ARTIKEL:
-----

In der Folgezeit, also nach den erfolgreichen Singles-Jahren und nach der Veröffentlichung von "Sweet Fanny Adams" liess der Erfolg der Band etwas nach, und die Bandmitglieder wollten sich auch verstärkt mit eigenen Songs einbringen. Auf den LPs und B-Seiten der meisten Singles waren sie bereits mit eigenen Songs vertreten. Die erste selbstverfasste Single hiess "Fox On The Run", und der Song war zunächst nur als Rocksong auf der LP "Desolation Boulevard" zu hören. Die Single und eine überarbeitete LP mit der neuen Version kam kurze Zeit später auf den Markt. Das Album "Desolation Boulevard" war der erste Tonträger, bei dem das 'The' im Namen der Gruppe nicht mehr auftauchte. Fortan nannte sie sich nur noch Sweet.

Die Band brachte weitere LPs wie "Give Us A Wink" mit Songs wie "Cockroach", "The Lies In Your Eyes", "Healer" und "Action" sowie das Album "Off The Record" mit Songs wie "The Fever Of Love", "Lost Angels" und "Windy City" heraus. Anschliessend wechselte die Band die Plattenfirma. Die folgende LP "Level Headed" erschien bei Polydor Records, in Japan und den USA bei Capitol Records. Von dieser LP stammte die Single "Love Is Like Oxygen", die 1978 die Top Ten in Deutschland, Grossbritannien und den USA erreichte. Insgesamt hatten The Sweet in Deutschland 16 Hits in den Top Ten, von denen acht den ersten Platz belegten. In den offiziellen englischen Single-Charts erreichte nur "Block Buster" die Nummer eins, allerdings kamen fünf weitere Singles bis auf den zweiten Platz. Schliesslich zerbrach die klassische Bandbesetzung, nicht zuletzt wegen des alkoholbedingt schlechten Gesundheitszustands des Sängers Brian Connolly. Er verliess die Band im Jahre 1979. Die verbleibenden Mitglieder brachten die LP "Cut Above The Rest" heraus. In derselben Besetzung kamen noch das Album "Waters Edge", das in den USA schlicht mit "Six" betitelt war, und schliesslich in Deutschland und Südamerika die LP "Identity Crisis" heraus. Laut Steve Priest fand das letzte Konzert dieser Besetzung am 20. März 1981 in der Glasgow University statt.

-----

ROHDATEN:
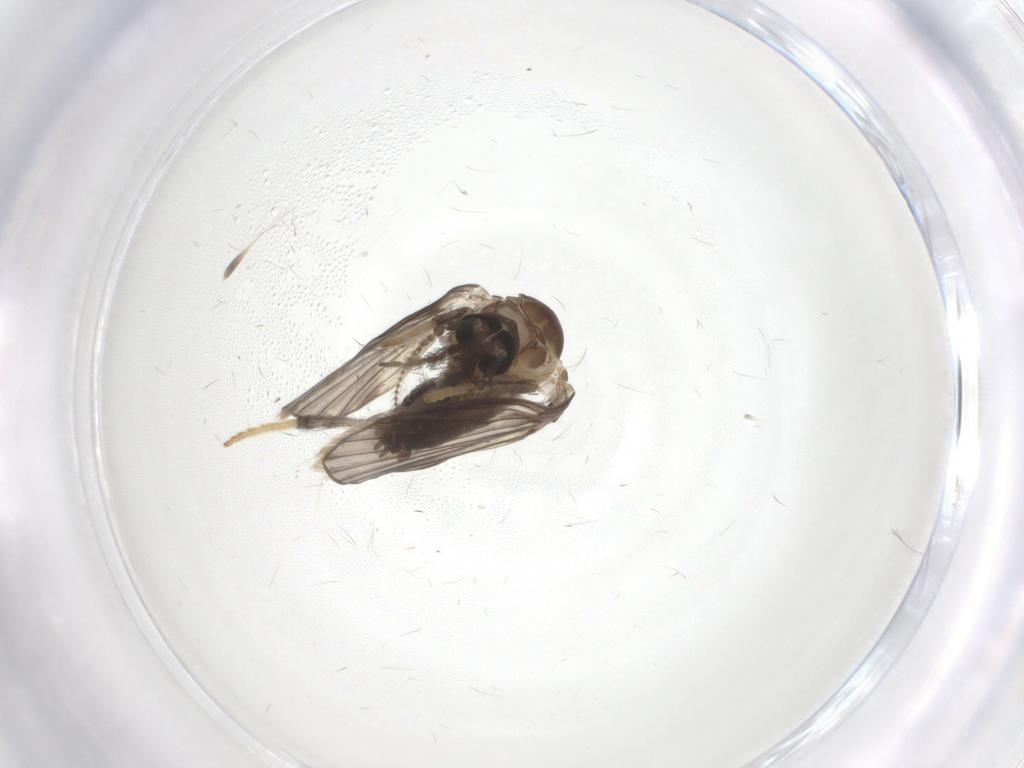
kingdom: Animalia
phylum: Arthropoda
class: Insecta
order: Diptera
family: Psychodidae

-----

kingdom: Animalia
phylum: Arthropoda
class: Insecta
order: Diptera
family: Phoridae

-----

BITTE BEARBEITEN:
a. Gib den Artikel über die Band Sweet von „In der Folgezeit, also“ bis hinunter zu „nur noch Sweet.“ wieder und tausche dabei „Bandmitglieder“ gegen „Musiker“ aus.
b. Wann und wo fand laut dem Artikel über die Band Sweet nach Angaben von Steve Priest das letzte Konzert der Besetzung ohne Brian Connolly statt?
c. Führe den Artikel über die Band Sweet im Anschluss an seinen letzten Satz fort.
Die Auflistung wird dafür nicht gebraucht.

ERGEBNISSE JE AUFGABE:
a.
In der Folgezeit, also nach den erfolgreichen Singles-Jahren und nach der Veröffentlichung von "Sweet Fanny Adams" liess der Erfolg der Band etwas nach, und die Musiker wollten sich auch verstärkt mit eigenen Songs einbringen. Auf den LPs und B-Seiten der meisten Singles waren sie bereits mit eigenen Songs vertreten. Die erste selbstverfasste Single hiess "Fox On The Run", und der Song war zunächst nur als Rocksong auf der LP "Desolation Boulevard" zu hören. Die Single und eine überarbeitete LP mit der neuen Version kam kurze Zeit später auf den Markt. Das Album "Desolation Boulevard" war der erste Tonträger, bei dem das 'The' im Namen der Gruppe nicht mehr auftauchte. Fortan nannte sie sich nur noch Sweet.

b. Am 20. März 1981 in der Glasgow University.

c.
Brian Connolly veröffentlichte drei erfolglose Singles. Auch eine in den 80er Jahren veröffentlichte LP hatte nur mässige Verkaufszahlen. Daneben gründete er die Band New Sweet und war mit dieser Combo bis zu seinem Tod 1997 oft bei den immer beliebter werdenden Oldieshows zu Gast, wo er Sweet-Stücke aus der Frühphase der Band wie "Little Willy" oder "Wig-Wam Bam" spielte, während The Sweet mit Mick Tucker und Andy Scott weiterhin auf grossen Bühnen auftraten. 1991 verliess Mick Tucker die Band, er starb 2002 an Leukämie. Andy Scott trat weiterhin mit der nun neu benannten Gruppe Andy Scott’s Sweet auf. Zudem betätigte er sich seither auch noch als Produzent. The Sweet treten auch heute noch unter der Leitung und Mitwirkung von Andy Scott auf und spielen live die Stücke der 70er Jahre sowie neuere Titel in der Besetzung Andy Scott, Bruce Bisland (ehemals Praying Mantis), Peter Lincoln und Tony O’Hora (früher bei Onslaught und Praying Mantis).

2016 wurde "The Ballroom Blitz" für den dritten Trailer des Films 'Suicide Squad' aus dem DC Extended Universe genutzt.Im gleichen Jahr wurde ebenfalls der Song "Fox On The Run" für den zweiten Trailer des Marvel-Films 'Guardians of the Galaxy Vol.2' verwendet.